Using Mount Points in Databricks: A Practical Guide for Data Engineers (2024)
Top Articles
Credit Scores Education Article
Buy and maintain credit
Craigslist Livingston Montana
11 beste sites voor Word-labelsjablonen (2024) [GRATIS]
Kreme Delite Menu
What happened to Lori Petty? What is she doing today?
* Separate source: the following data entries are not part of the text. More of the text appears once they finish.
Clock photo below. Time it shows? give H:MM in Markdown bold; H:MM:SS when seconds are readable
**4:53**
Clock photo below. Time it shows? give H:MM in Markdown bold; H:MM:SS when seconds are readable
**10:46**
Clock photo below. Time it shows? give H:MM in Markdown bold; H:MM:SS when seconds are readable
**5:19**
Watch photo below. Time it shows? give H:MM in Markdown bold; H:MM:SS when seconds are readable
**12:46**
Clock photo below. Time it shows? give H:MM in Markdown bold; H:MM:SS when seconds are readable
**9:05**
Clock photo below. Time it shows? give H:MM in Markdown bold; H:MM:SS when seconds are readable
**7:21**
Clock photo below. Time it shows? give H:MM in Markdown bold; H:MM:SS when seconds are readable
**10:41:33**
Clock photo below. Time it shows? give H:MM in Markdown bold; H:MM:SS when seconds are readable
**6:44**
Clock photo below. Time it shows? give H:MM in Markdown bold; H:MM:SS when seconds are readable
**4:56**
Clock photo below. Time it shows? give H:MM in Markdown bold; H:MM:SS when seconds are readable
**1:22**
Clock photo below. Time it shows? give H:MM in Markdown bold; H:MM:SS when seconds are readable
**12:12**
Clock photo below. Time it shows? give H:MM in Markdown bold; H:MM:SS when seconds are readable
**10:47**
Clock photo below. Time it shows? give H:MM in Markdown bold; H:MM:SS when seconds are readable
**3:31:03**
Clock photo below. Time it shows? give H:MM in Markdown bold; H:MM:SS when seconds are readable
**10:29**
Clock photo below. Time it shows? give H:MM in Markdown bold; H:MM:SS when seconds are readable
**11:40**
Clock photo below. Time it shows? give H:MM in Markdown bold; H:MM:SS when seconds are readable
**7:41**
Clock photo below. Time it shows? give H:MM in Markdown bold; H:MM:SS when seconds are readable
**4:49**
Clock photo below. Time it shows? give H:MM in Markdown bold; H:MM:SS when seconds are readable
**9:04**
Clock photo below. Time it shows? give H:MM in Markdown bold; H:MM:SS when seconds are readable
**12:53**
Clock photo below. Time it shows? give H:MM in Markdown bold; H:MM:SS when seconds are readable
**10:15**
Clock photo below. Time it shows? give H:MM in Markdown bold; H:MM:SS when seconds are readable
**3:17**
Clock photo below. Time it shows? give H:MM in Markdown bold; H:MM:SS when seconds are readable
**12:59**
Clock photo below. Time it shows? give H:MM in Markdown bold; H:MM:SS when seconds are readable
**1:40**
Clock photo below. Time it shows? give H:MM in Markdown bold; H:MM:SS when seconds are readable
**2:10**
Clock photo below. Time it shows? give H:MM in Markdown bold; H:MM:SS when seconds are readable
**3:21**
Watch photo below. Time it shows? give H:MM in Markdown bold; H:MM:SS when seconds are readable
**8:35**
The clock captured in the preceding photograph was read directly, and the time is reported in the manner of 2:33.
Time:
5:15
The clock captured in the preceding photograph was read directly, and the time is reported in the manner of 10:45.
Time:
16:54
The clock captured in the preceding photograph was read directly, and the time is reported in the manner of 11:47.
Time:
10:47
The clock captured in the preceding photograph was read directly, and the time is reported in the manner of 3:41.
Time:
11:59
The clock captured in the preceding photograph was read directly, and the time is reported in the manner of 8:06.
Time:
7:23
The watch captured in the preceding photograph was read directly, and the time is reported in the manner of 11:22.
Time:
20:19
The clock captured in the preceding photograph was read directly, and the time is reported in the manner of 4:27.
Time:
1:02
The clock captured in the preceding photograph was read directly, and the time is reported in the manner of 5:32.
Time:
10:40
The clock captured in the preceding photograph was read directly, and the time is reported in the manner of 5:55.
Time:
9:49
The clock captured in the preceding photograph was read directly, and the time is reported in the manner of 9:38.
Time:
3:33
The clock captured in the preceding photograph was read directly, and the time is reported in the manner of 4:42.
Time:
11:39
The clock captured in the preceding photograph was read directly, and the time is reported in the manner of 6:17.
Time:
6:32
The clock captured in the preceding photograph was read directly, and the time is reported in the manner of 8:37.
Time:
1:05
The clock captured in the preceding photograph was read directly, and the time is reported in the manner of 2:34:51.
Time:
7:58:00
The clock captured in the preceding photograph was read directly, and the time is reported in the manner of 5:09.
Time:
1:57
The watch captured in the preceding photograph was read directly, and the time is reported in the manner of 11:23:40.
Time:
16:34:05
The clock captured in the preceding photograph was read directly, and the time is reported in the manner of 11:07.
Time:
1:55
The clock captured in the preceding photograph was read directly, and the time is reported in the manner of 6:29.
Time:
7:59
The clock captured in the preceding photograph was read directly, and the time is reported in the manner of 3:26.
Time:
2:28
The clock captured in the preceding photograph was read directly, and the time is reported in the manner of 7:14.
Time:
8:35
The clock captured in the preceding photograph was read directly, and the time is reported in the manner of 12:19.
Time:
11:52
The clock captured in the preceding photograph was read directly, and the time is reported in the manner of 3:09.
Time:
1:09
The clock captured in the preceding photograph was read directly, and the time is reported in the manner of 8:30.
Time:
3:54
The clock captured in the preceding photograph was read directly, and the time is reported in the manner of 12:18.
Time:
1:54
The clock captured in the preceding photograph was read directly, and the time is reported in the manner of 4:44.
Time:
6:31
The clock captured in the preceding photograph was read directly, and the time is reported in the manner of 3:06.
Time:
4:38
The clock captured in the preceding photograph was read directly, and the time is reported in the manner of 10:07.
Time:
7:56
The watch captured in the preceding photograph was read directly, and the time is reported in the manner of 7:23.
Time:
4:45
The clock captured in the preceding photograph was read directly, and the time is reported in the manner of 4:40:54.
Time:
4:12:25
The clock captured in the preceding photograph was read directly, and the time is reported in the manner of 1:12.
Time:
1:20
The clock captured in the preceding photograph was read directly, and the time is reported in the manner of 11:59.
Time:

Wiki
Www.politicser.com Pepperboy News
Unraveling The Mystery: Does Breckie Hill Have A Boyfriend?
Waive Upgrade Fee
Which aspects are important in sales |#1 Prospection
Rls Elizabeth Nj
Toonily The Carry
Sport Clip Hours
What Happened To Maxwell Laughlin
Cashtapp Atm Near Me
Daily Voice Tarrytown
Craigslist Free Stuff Greensboro Nc
Gdp E124
Roll Out Gutter Extensions Lowe's
G Switch Unblocked Tyrone
Vanessawest.tripod.com Bundy
Weepinbell Gen 3 Learnset
Nevermore: What Doesn't Kill
Rural King Credit Card Minimum Credit Score
Beverage Lyons Funeral Home Obituaries
Kingdom Tattoo Ithaca Mi
Rs3 Ushabti
Violent Night Showtimes Near Amc Dine-In Menlo Park 12
Mdt Bus Tracker 27
Darrell Waltrip Off Road Center
Speedstepper
Busted Mugshots Paducah Ky
Doctors of Optometry - Westchester Mall | Trusted Eye Doctors in White Plains, NY
Mini-Mental State Examination (MMSE) – Strokengine
N.J. Hogenkamp Sons Funeral Home | Saint Henry, Ohio
Ucm Black Board
Wcostream Attack On Titan
Σινεμά - Τι Ταινίες Παίζουν οι Κινηματογράφοι Σήμερα - Πρόγραμμα 2024 | iathens.gr
Joplin Pets Craigslist
Junior / medior handhaver openbare ruimte (BOA) - Gemeente Leiden
Hometown Pizza Sheridan Menu
Electronic Music Duo Daft Punk Announces Split After Nearly 3 Decades
Colorado Parks And Wildlife Reissue List
Top 40 Minecraft mods to enhance your gaming experience
Online-Reservierungen - Booqable Vermietungssoftware
Greg Steube Height
Unblocked Games 6X Snow Rider
Slug Menace Rs3
Lira Galore Age, Wikipedia, Height, Husband, Boyfriend, Family, Biography, Net Worth
Causeway Gomovies
2121 Gateway Point
Latest Posts
Article information

Author: Greg Kuvalis

Last Updated:

Views: 5755

Rating: 4.4 / 5 (55 voted)

Reviews: 86% of readers found this page helpful

Author information

Name: Greg Kuvalis

Birthday: 1996-12-20

Address: 53157 Trantow Inlet, Townemouth, FL 92564-0267

Phone: +68218650356656

Job: IT Representative

Hobby: Knitting, Amateur radio, Skiing, Running, Mountain biking, Slacklining, Electronics

Introduction: My name is Greg Kuvalis, I am a witty, spotless, beautiful, charming, delightful, thankful, beautiful person who loves writing and wants to share my knowledge and understanding with you.